> Image comparison data
────────
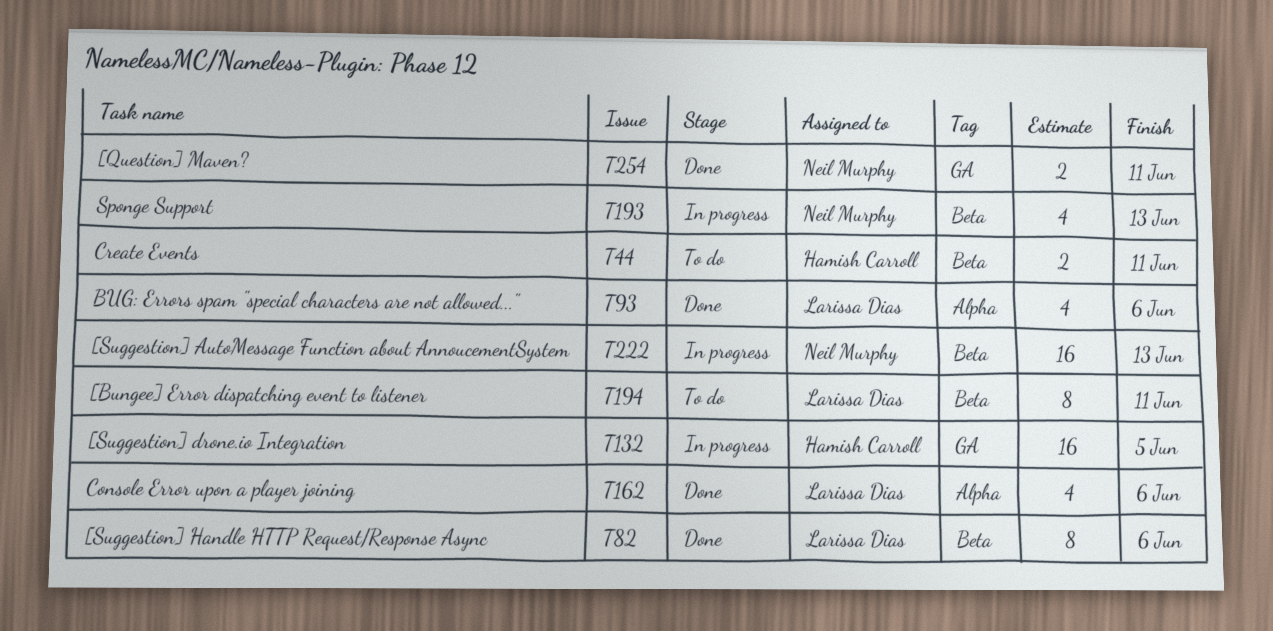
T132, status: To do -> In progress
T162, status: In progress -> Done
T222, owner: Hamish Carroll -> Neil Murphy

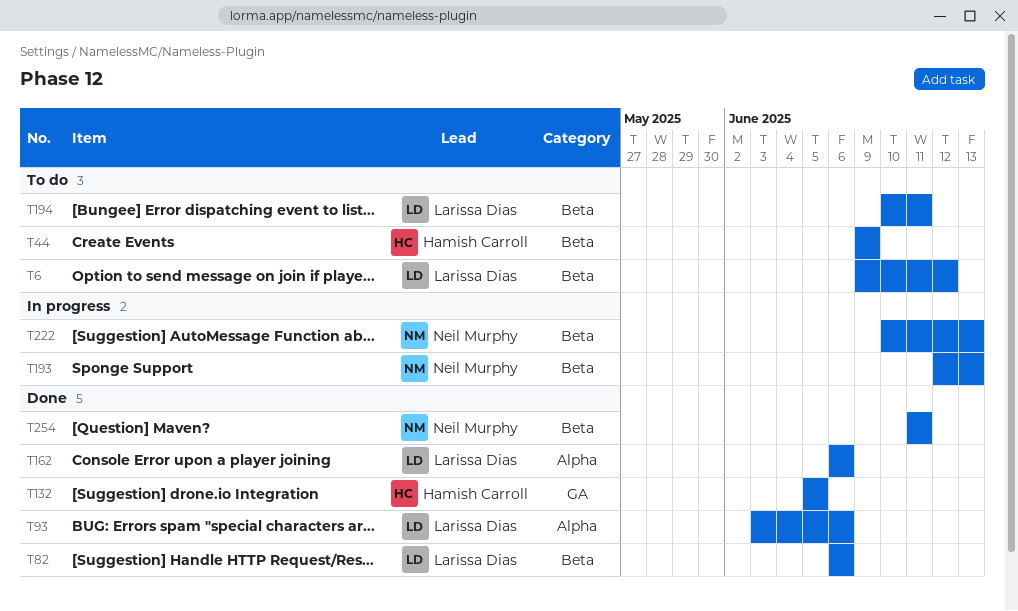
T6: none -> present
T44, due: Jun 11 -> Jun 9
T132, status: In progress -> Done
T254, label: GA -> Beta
────────
> PROBLEM TO WORK ON
No pictures belong in the copy. Repeat the entries exactly.

> ANSWER
T132, status: To do -> In progress
T162, status: In progress -> Done
T222, owner: Hamish Carroll -> Neil Murphy

T6: none -> present
T44, due: Jun 11 -> Jun 9
T132, status: In progress -> Done
T254, label: GA -> Beta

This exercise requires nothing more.